Research

The role of the collagen-dense tumor microenvironment in breast cancer 

The central focus of the Ponik lab is to understand the molecular mechanisms underlying breast cancer risk and progression due to increased breast density. Patients with mammographically dense breast tissue have a four to six-fold increased risk of developing breast carcinomas. In fact, 1/3 of all breast cancer cases are attributed to breast density, making it one of the greatest risk factors for carcinoma. Increased breast density is associated with a significant increase in the deposition of extracellular matrix (ECM) components, most notably the protein, collagen. Within the breast tumor microenvironment, regions of dense collagen that are associated with increased inflammatory signaling (COX-2) and presence of inflammatory macrophages provide a predictive biomarker patient outcome. Using a combination of in vitro and in vivo model systems, we hope to elucidate how increased collagen density promotes the progression of breast carcinoma and identify therapeutic targets to treat women with mammographically dense breast cancer. 

1. How do tumor cells sense and respond to alteration in ECM structure and composition? 

During oncogenic transformation, normal interactions with the ECM are profoundly altered, resulting in cells that lose their polarization and differentiation, lose anchorage dependent growth control, and acquire a migratory, invasive phenotype. To investigate the features of the ECM that are critical to these tumor-associated phenotypes, we use an in vitro 3D collagen gel model. Using this model, we determined that increasing the stiffness of the collagen matrix is sufficient to disrupt breast epithelial differentiation, increase cell proliferation and enhance invasion. However, the specific molecular players and signaling pathways that are regulated by ECM alterations, and how these pathways are involved in the progression of breast cancer is still relatively unknown. Therefore, part of the lab is focused on understanding how cells sense and respond to mechanical and compositional alterations of the extracellular matrix during cell invasion.

2. How does the collagen-dense tumor microenvironment enhance tumor progression in vivo?

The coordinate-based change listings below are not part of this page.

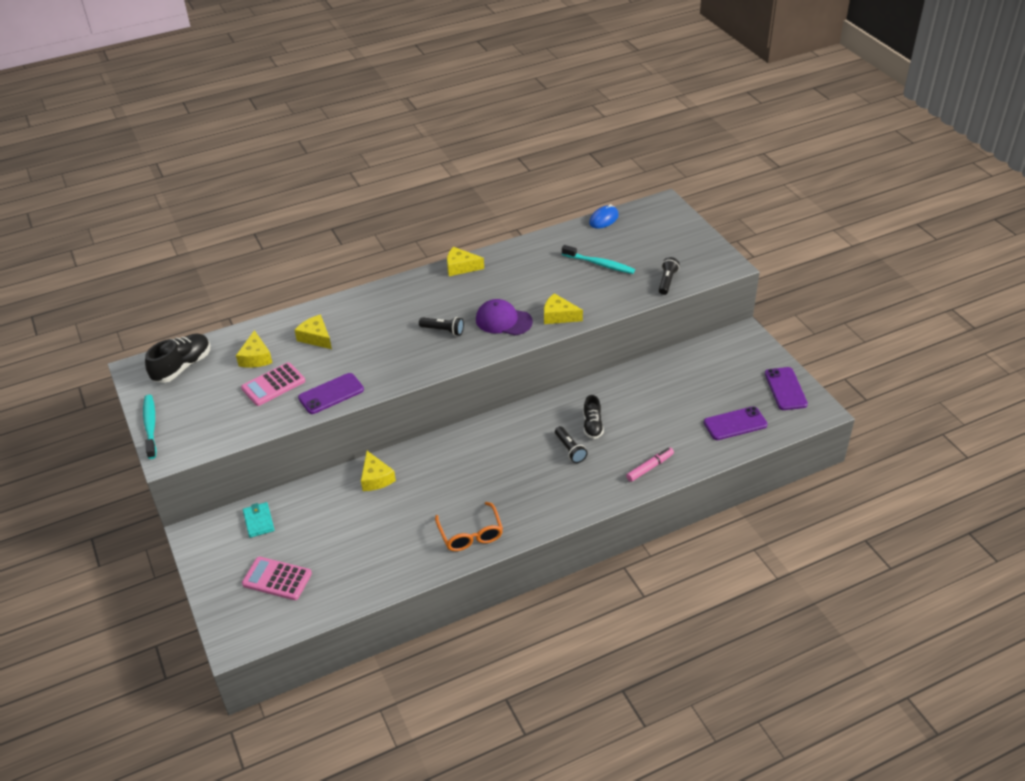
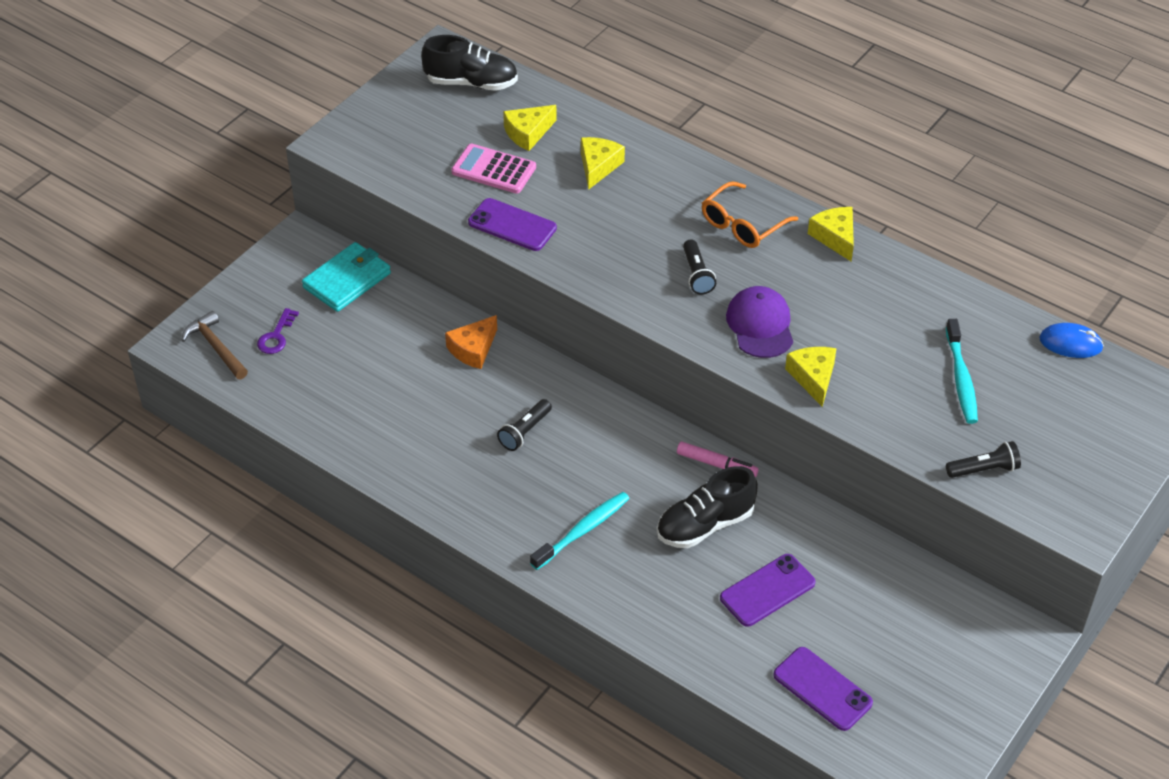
camera: 60 degrees right, 5 degrees up
(150, 426) = (365, 107): turquoise toothbrush -> turquoise toothbrush (582, 531)
(257, 618) = (216, 347): none -> brown hammer
(258, 521) = (347, 280): turquoise wallet -> turquoise wallet, size x1.61
(277, 579) = (276, 336): pink calculator -> purple key
(376, 478) = (473, 349): yellow cheese -> orange cheese
(470, 534) = (439, 477): orange glasses -> orange glasses (742, 225)
(570, 449) = (644, 518): black flashlight -> black flashlight (525, 432)
(592, 426) = (705, 525): black shoe -> black shoe, size x1.57
(650, 467) = (669, 618): pink marker -> pink marker (716, 464)
(785, 389) = (943, 729): purple phone -> purple phone (767, 590)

Our ability to understand cancer progression has been significantly enhanced by the techniques of multiphoton microscopy and second harmonic generation imaging (SHG).  Applying these techniques in conjunction with rodent mammary imaging windows, allows us to study tumor formation, progression, and metastasis within live mammary tumors. The interactions between tumor cells and the matrix can be observed over time to capture in vivo cell migration events or to track changes in the same tumor repeatedly over multiple weeks to identify the timing of cell populations involved in disease progression. Additionally, we can utilize endogenous fluorescence to identify specific cell types and examine the interplay between the immune system and cancer. Ultimately, these experiments help us better understand how physical changes in the ECM drive cell phenotype and promote metastatic progression.

3. Does the collagen-dense matrix drive immune suppression?

Our investigation into mammary tumor progression identified inflammatory cytokines, metabolic alterations, and infiltration of immune populations, including macrophages and neutrophils, that are dramatically increased when tumors arise in a collagen dense microenvironment. Many of the factors that are upregulated in response to collagen density are known to promote immune evasion during tumor progression. However, it is unclear how underlying ECM cues drive immune suppressive signaling in breast cancer. Therefore, we seek to identify specific ECM signatures that drive immunosuppressive signaling and may serve as predictive biomarkers of immune suppression and resistance to immune checkpoint therapy.